Nevertheless, let me respond to their objections to my article. They first say they did not claim that after an original “golden age,” feminism in the academy deteriorated. But here is a sample of the kind of statement they make that would seem to indicate otherwise:
[F]eminism, which began its career as an enormous opening out into the world, an expansion—and in many cases, a correction—of existing knowledge and perspectives, has ended up leading to a narrow, blinkered approach. Much of the original feminist work on gender was excellent, but when social constructionism turns doctrinaire, it ceases to be a useful thinking tool and becomes one more intellectual straitjacket to be cast off.
Moreover, while on the surface they are right that their book locates the source of the trouble in the attempt by feminist professors to make “women’s studies serve a political agenda,” they do seem to accept the idea that there is a “good” way to be political.
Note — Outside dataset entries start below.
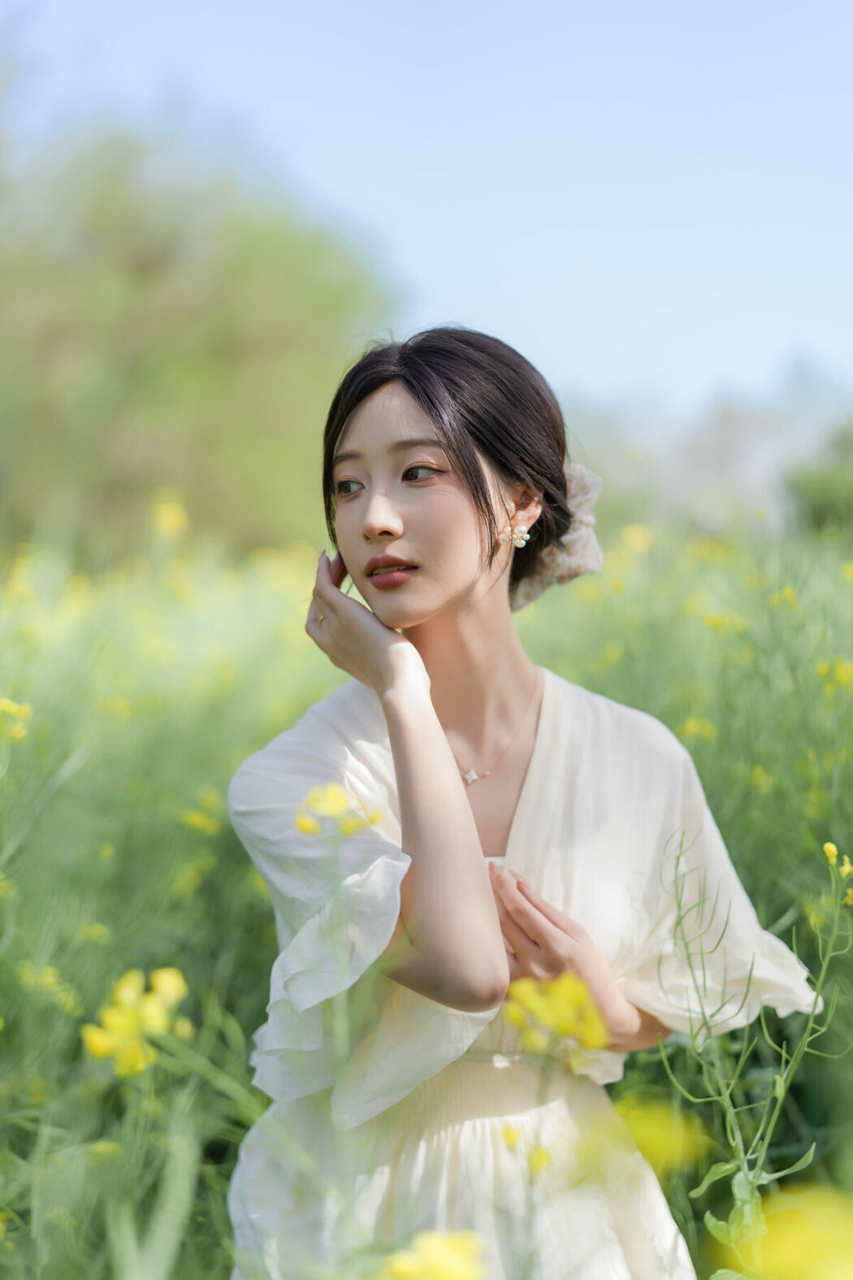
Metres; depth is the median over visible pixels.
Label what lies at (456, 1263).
yellow flower
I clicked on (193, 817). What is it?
yellow flower
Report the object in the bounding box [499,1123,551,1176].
yellow flower
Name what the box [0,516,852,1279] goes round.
meadow
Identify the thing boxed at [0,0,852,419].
sky
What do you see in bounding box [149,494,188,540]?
yellow flower
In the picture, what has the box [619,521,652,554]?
yellow flower
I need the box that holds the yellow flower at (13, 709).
[0,697,31,742]
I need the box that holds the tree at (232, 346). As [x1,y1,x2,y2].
[0,109,396,561]
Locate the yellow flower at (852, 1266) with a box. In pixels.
[714,1185,852,1279]
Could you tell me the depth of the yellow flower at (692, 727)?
2.23 m
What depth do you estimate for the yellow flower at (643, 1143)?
1.07 m
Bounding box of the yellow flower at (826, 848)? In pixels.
[822,841,852,879]
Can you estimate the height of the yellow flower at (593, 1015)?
0.045 m
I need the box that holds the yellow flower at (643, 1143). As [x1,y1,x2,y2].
[615,1098,714,1174]
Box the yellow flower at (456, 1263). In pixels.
[377,1227,487,1279]
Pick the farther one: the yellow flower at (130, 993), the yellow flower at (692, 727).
the yellow flower at (692, 727)
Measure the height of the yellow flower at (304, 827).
0.037 m
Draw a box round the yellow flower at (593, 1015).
[503,973,610,1056]
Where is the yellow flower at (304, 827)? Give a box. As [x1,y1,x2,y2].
[295,781,386,839]
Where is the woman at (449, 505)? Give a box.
[224,327,818,1279]
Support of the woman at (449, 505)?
on the meadow
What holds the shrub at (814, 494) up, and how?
on the meadow
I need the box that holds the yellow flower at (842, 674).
[818,656,852,692]
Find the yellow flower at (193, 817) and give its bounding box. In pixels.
[181,789,221,835]
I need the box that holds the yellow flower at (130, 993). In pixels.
[82,966,190,1078]
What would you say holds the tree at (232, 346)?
on the meadow
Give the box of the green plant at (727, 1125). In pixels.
[653,822,852,1276]
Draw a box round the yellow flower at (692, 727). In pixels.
[680,715,715,742]
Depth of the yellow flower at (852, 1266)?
0.73 m
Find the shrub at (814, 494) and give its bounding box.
[781,417,852,536]
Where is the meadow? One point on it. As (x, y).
(247, 1003)

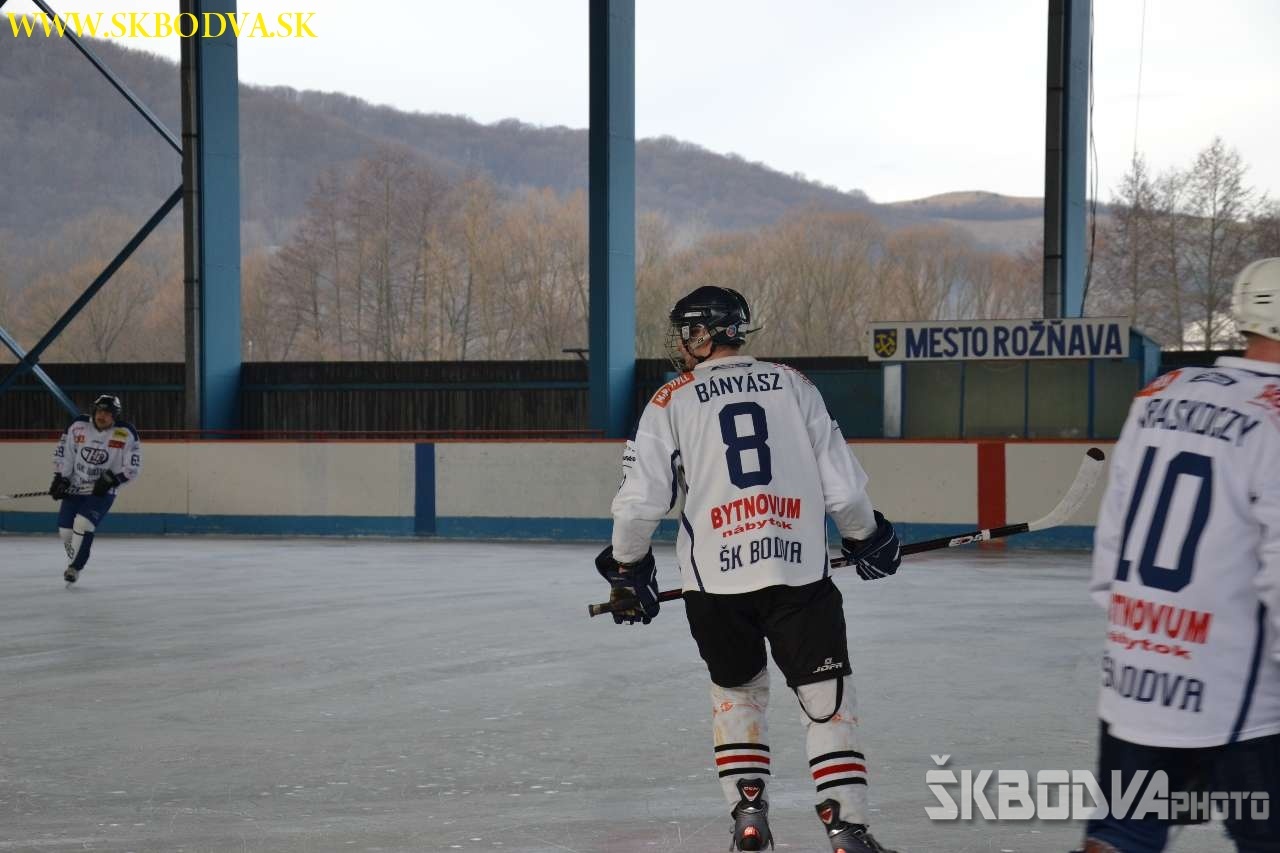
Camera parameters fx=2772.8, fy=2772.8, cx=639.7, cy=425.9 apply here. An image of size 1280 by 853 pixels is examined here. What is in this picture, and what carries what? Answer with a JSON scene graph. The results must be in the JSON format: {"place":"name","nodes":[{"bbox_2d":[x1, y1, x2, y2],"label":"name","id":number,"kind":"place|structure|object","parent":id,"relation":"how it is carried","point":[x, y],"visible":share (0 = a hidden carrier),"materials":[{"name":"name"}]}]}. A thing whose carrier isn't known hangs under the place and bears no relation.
{"place":"outdoors","nodes":[
{"label":"outdoors","id":0,"kind":"place"},
{"bbox_2d":[0,16,1031,324],"label":"hill","id":1,"kind":"structure","parent":0,"point":[83,177],"materials":[{"name":"brown plant"}]},
{"bbox_2d":[4,0,1279,212],"label":"sky","id":2,"kind":"structure","parent":0,"point":[933,182],"materials":[{"name":"white"}]},
{"bbox_2d":[880,190,1048,256],"label":"hill","id":3,"kind":"structure","parent":0,"point":[953,197],"materials":[{"name":"brown plant"}]},
{"label":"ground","id":4,"kind":"structure","parent":0},
{"bbox_2d":[9,230,176,360],"label":"bare tree","id":5,"kind":"object","parent":4,"relation":"on","point":[101,344],"visible":0.71,"materials":[{"name":"brown plant"}]},
{"bbox_2d":[182,0,243,437],"label":"steel column","id":6,"kind":"structure","parent":4,"relation":"on","point":[224,65],"materials":[{"name":"metal"}]},
{"bbox_2d":[0,2,186,420],"label":"steel truss","id":7,"kind":"object","parent":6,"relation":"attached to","point":[164,207],"visible":0.83,"materials":[{"name":"blue metal"}]},
{"bbox_2d":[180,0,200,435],"label":"drainpipe","id":8,"kind":"object","parent":6,"relation":"attached to","point":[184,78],"visible":0.69,"materials":[{"name":"grey metal"}]},
{"bbox_2d":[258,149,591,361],"label":"bare tree","id":9,"kind":"object","parent":4,"relation":"on","point":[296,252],"visible":0.8,"materials":[{"name":"brown plant"}]},
{"bbox_2d":[0,356,879,438],"label":"wooden fence","id":10,"kind":"object","parent":4,"relation":"on","point":[176,401],"visible":0.32,"materials":[{"name":"wood"}]},
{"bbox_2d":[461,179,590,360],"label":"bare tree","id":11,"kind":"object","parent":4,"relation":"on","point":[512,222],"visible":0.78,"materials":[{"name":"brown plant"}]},
{"bbox_2d":[588,0,636,437],"label":"blue pillar","id":12,"kind":"structure","parent":4,"relation":"on","point":[594,381],"materials":[{"name":"blue metal"}]},
{"bbox_2d":[1,531,1268,852],"label":"ice rink","id":13,"kind":"object","parent":4,"relation":"on","point":[46,660],"visible":0.81,"materials":[{"name":"grey ice"}]},
{"bbox_2d":[50,395,142,587],"label":"man","id":14,"kind":"object","parent":13,"relation":"on","point":[83,456],"visible":0.95},
{"bbox_2d":[0,482,97,500],"label":"hockey stick","id":15,"kind":"object","parent":14,"relation":"in","point":[43,493],"visible":0.78,"materials":[{"name":"black"}]},
{"bbox_2d":[0,438,1119,545],"label":"rink board","id":16,"kind":"object","parent":13,"relation":"on","point":[374,506],"visible":0.69,"materials":[{"name":"white plastic"}]},
{"bbox_2d":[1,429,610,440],"label":"red railing","id":17,"kind":"object","parent":16,"relation":"on","point":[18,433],"visible":0.66,"materials":[{"name":"red"}]},
{"bbox_2d":[599,302,900,852],"label":"man","id":18,"kind":"object","parent":13,"relation":"on","point":[637,468],"visible":0.95},
{"bbox_2d":[596,448,1109,614],"label":"hockey stick","id":19,"kind":"object","parent":18,"relation":"in","point":[1085,476],"visible":0.65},
{"bbox_2d":[1079,260,1279,850],"label":"man","id":20,"kind":"object","parent":13,"relation":"on","point":[1268,354],"visible":0.97},
{"bbox_2d":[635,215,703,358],"label":"tree","id":21,"kind":"object","parent":4,"relation":"on","point":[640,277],"visible":0.45,"materials":[{"name":"plant"}]},
{"bbox_2d":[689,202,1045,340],"label":"bare tree","id":22,"kind":"object","parent":4,"relation":"on","point":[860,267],"visible":0.6,"materials":[{"name":"brown plant"}]},
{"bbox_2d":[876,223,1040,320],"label":"bare tree","id":23,"kind":"object","parent":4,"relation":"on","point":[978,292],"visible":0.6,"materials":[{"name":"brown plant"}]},
{"bbox_2d":[869,322,1159,438],"label":"booth","id":24,"kind":"structure","parent":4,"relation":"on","point":[920,389],"materials":[{"name":"green"}]},
{"bbox_2d":[867,316,1129,362],"label":"sign","id":25,"kind":"object","parent":24,"relation":"attached to","point":[1000,354],"visible":0.96,"materials":[{"name":"white"}]},
{"bbox_2d":[1043,0,1091,322],"label":"blue pillar","id":26,"kind":"structure","parent":4,"relation":"on","point":[1048,205],"materials":[{"name":"metal"}]},
{"bbox_2d":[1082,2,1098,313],"label":"cable","id":27,"kind":"object","parent":26,"relation":"hanging from","point":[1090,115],"visible":0.76,"materials":[{"name":"black plastic"}]},
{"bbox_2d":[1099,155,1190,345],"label":"bare tree","id":28,"kind":"object","parent":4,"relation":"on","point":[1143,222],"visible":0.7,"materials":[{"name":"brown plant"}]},
{"bbox_2d":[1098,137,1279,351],"label":"bare tree","id":29,"kind":"object","parent":4,"relation":"on","point":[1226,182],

For example, they declare that “the mere fact that women’s studies has an explicit political aim does not by itself mean that women’s-studies education need take the form it does.” And they suggest that there can be a “healthy balance” between academics and activism, and offer the following example of a “feminist political initiative” that they find “arguably . . . appropriate”:
[A] professor might give her textbook order to the local feminist bookstore, thus offering financial support to a woman-owned business while also ensuring that her students are exposed to the novels, T-shirts, records, buttons, and periodicals of feminist popular culture.
But if they were to imagine an evangelical Christian or an Orthodox Jewish professor doing something analogous, I think they might consider such an initiative not at all appropriate.
To me, all this shows that even the most insightful critics of feminist excesses often cannot detach themselves from the root thinking that led to those excesses.
This leads me to Professors Patai and Koertge’s second point, namely, that I judge the movement only by its excesses. In fact, rhetorical excess is part and parcel of the feminist project and cannot be lightly dismissed. I would also remind them that their work, too, has been criticized for focusing on the extremes and not being fair to women’s studies as a whole.